Review copy provided by First Second Books.

This is the second in a series, and I have not read the first, which is called Delilah Dirk and the Turkish Lieutenant. Its content is easy to infer, since the titular characters are both in this volume: the Turkish Lieutenant, Mister Selim, narrates to the reader his role in events and his (slightly more sensible) opinions of Delilah’s exploits.

And exploits: they are many.

There is swashing, and also buckling. There are adventures on horseback, on sailboats, in carriages, at fancy balls, in gardens, at teas. There are adventures with multiple different sets of soldiers in the Napoleonic Wars. The swords, the muskets, the barrels of powder, and the written-out sound effects are copious. So there are many of you for whom this is going to be exactly your sort of rollicking adventure. If you have ever thought, “The biffs, bams, and pows of ’60s era Batman: if only they were attached to a young woman in the British Regency!”, then your long nightmare of waiting is over and this is the graphic novel for you.
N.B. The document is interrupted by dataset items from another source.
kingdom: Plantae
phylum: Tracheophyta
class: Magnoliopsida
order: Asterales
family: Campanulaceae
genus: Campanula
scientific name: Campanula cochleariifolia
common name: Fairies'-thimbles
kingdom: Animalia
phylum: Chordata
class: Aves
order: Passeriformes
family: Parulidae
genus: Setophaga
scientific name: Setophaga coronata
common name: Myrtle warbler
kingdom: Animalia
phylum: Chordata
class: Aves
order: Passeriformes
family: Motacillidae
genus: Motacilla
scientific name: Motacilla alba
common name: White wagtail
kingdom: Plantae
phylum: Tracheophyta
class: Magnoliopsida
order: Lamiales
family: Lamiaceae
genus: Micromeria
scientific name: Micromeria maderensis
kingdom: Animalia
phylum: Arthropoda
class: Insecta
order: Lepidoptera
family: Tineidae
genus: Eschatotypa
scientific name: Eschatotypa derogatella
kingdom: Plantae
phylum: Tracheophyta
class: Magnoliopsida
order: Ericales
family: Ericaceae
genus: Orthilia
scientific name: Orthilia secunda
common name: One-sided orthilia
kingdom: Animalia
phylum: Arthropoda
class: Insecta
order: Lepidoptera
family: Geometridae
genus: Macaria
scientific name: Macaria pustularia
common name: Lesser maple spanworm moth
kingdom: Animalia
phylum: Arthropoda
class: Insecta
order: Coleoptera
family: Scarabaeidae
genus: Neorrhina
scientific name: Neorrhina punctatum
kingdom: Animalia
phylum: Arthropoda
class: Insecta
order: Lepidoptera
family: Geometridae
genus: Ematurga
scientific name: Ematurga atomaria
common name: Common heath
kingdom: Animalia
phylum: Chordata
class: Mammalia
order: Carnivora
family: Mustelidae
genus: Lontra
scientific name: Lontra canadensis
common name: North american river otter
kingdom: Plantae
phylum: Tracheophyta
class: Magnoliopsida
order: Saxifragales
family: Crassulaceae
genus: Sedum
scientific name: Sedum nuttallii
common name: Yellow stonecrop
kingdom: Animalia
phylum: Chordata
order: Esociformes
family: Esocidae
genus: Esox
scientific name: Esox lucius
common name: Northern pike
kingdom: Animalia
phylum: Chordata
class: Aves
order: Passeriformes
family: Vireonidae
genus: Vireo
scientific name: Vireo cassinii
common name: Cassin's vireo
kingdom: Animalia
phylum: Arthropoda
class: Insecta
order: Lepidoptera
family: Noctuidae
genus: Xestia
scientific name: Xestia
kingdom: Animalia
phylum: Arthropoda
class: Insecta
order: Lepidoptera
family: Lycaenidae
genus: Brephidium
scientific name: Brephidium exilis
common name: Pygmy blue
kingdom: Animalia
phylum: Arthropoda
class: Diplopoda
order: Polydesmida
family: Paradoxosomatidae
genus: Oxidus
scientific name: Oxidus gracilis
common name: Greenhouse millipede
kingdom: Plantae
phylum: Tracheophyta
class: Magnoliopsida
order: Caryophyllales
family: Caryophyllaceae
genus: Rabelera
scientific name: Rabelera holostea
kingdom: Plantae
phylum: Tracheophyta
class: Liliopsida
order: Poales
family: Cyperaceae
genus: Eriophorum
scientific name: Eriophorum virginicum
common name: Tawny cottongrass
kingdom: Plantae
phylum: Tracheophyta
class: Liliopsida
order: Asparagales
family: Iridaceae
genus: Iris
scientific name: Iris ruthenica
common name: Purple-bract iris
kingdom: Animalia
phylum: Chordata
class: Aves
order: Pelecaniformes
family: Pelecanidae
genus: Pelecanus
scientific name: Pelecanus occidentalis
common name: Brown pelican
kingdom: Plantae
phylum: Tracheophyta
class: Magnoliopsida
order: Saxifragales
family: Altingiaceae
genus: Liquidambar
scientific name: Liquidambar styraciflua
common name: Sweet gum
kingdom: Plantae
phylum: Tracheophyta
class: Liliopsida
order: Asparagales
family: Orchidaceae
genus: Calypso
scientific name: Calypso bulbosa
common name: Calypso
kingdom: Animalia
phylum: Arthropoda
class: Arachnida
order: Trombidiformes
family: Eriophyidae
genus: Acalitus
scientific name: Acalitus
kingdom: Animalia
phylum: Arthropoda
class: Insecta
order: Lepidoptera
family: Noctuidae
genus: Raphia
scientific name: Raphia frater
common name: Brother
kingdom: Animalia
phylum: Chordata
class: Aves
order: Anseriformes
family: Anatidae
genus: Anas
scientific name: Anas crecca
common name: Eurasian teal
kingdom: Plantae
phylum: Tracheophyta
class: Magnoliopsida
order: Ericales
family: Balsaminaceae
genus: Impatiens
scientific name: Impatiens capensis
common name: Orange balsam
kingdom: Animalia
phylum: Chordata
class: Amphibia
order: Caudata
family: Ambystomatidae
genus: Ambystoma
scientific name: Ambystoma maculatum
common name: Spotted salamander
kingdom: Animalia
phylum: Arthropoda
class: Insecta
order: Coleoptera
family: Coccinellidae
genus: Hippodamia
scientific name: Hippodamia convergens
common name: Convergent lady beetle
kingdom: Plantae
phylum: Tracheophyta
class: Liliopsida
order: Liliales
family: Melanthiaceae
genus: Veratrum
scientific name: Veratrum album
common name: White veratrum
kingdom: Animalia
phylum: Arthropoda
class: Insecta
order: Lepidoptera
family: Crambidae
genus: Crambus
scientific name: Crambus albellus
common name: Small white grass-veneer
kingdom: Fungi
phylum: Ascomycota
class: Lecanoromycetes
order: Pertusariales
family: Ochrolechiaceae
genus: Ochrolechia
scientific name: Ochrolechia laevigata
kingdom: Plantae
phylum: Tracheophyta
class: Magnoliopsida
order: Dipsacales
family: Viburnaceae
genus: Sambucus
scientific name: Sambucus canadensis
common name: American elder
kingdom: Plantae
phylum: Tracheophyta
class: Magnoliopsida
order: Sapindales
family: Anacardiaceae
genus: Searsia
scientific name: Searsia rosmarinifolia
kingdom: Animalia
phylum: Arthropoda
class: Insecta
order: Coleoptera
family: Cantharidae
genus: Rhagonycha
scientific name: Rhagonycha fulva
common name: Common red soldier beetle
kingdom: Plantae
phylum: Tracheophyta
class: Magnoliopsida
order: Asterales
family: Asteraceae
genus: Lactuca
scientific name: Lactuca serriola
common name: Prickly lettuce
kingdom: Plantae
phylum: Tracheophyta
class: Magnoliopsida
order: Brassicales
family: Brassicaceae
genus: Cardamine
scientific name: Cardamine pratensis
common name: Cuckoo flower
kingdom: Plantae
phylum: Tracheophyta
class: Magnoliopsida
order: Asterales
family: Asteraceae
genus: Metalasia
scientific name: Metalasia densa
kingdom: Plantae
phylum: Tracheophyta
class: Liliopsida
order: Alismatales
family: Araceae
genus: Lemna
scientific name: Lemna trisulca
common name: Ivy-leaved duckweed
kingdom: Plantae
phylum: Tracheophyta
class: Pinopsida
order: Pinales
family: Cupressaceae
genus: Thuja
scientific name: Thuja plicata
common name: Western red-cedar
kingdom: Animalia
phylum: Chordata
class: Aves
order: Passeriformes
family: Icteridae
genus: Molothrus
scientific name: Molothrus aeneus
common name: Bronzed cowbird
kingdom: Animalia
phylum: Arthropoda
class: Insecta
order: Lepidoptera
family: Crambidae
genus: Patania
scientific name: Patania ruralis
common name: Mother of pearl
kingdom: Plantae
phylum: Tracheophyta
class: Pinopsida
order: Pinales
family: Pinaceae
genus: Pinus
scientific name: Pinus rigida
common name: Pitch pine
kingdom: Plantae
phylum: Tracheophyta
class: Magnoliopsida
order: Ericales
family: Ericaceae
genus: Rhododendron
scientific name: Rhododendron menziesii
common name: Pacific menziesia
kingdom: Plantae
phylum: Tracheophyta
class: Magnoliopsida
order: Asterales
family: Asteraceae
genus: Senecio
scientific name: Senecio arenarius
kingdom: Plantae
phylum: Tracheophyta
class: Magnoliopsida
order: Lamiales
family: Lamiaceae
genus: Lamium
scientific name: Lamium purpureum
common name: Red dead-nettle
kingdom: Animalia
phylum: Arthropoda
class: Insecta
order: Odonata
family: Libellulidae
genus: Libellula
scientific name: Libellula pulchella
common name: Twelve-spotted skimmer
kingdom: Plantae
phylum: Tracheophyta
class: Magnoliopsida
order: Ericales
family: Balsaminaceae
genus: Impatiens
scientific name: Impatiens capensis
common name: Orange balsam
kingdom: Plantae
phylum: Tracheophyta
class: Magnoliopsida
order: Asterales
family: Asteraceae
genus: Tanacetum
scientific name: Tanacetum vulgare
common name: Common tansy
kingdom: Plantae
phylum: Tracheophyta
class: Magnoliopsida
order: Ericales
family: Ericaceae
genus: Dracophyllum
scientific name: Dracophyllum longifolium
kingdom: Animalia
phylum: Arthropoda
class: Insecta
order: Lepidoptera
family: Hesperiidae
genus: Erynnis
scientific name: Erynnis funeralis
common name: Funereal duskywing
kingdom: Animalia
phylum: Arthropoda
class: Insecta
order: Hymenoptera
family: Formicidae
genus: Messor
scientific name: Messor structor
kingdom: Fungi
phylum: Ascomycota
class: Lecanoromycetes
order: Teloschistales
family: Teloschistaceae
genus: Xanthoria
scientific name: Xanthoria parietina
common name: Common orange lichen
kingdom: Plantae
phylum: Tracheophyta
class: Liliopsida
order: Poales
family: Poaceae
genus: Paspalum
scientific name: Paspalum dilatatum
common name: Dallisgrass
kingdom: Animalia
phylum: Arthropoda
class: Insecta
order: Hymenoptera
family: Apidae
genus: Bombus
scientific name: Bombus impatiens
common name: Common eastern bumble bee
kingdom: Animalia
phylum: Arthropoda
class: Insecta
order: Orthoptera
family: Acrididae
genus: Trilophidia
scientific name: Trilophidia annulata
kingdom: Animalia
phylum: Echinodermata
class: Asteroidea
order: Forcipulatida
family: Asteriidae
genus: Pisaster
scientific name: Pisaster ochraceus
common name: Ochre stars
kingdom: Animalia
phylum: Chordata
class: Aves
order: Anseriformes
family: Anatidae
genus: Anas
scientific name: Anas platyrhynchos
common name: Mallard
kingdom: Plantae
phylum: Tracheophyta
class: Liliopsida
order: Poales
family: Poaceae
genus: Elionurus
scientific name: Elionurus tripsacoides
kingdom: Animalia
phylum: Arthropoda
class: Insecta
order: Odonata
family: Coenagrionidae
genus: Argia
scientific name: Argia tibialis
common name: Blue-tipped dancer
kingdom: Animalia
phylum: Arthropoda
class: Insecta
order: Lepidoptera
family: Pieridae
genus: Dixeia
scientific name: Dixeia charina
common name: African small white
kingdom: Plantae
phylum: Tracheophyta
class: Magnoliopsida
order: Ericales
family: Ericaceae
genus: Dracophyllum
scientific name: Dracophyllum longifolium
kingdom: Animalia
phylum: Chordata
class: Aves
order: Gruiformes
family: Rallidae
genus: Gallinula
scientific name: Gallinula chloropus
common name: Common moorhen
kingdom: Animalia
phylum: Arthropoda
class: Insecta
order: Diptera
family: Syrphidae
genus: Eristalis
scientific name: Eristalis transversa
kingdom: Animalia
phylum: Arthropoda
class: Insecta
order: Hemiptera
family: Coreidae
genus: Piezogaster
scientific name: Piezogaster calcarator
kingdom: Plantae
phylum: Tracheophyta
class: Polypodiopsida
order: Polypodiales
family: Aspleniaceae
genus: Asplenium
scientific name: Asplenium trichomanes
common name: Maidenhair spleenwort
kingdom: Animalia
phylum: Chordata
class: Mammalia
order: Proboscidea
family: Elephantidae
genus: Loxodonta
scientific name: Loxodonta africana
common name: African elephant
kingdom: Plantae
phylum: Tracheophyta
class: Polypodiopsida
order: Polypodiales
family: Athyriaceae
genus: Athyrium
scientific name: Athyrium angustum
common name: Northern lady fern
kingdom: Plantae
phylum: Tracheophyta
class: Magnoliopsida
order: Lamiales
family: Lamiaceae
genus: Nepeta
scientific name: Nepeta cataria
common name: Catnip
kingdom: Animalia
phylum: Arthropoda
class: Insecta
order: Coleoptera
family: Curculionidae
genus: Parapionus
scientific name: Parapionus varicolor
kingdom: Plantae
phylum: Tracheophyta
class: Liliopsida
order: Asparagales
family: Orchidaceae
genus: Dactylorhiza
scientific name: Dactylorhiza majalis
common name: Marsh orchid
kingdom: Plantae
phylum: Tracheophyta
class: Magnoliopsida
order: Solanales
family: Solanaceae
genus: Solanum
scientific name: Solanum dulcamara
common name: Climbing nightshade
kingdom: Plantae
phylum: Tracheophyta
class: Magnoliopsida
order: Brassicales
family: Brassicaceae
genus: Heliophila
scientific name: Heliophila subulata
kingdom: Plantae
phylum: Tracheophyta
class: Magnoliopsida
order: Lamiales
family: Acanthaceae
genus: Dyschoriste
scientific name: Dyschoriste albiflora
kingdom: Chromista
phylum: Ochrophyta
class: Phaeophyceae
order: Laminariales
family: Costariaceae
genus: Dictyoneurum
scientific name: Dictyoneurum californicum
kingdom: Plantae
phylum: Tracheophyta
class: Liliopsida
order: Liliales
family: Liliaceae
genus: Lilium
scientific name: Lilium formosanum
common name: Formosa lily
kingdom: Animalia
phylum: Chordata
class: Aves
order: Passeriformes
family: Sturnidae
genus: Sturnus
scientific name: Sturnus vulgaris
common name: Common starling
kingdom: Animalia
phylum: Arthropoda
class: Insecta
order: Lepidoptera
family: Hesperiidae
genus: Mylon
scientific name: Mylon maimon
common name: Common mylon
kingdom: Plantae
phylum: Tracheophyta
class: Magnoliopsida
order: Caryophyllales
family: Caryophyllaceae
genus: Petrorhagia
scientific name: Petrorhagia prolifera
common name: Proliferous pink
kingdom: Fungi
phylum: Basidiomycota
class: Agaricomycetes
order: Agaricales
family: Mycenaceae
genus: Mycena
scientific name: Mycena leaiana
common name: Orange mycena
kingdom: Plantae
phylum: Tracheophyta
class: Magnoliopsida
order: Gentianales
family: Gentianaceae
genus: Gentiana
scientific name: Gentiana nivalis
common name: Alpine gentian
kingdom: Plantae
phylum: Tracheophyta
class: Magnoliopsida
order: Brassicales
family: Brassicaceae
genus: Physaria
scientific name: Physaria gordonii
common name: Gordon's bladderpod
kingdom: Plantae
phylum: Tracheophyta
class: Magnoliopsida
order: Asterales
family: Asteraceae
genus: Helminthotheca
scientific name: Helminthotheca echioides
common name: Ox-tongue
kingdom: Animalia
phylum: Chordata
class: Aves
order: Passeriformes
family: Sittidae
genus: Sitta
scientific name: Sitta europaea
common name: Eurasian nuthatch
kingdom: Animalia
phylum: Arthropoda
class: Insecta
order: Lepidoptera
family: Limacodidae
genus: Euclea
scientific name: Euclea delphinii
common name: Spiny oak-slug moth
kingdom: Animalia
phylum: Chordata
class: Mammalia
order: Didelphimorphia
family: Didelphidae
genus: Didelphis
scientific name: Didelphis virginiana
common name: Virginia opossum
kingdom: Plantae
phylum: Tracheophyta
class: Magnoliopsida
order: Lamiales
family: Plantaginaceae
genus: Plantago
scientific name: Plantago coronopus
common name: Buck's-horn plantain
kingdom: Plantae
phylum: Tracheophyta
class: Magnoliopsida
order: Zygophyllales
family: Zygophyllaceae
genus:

Those of you for whom it maybe isn’t: the ones who care about the social mores of British society during the Napoleonic Wars. In the author’s note, Tony Cliff says that despite his best efforts there will inevitably be some conflict with the astute reader’s knowledge: boy howdy. And then he invites readers to help him with his research: um. This is a complete cop-out, basically, because when it comes to social mores he pretty clearly does not care. When can you, as an unmarried woman of good family, go introduce yourself to random other people of good family? How does that work in the Regency? Hahaha Tony Cliff patently does not care–I cannot imagine that a reader saying, “That’s not how it worked, actually,” would have gotten anywhere with the plot he had contrived. It looks very much like he wanted to write a rollicking adventure with a very modern heroine who does not care either. And if you, the reader, care–if you cannot un-know the things you know about the social interactions of the time–if you cannot set them aside to go biff, bam, and pow–this is probably not the graphic novel for you, swashing and buckling though it may have.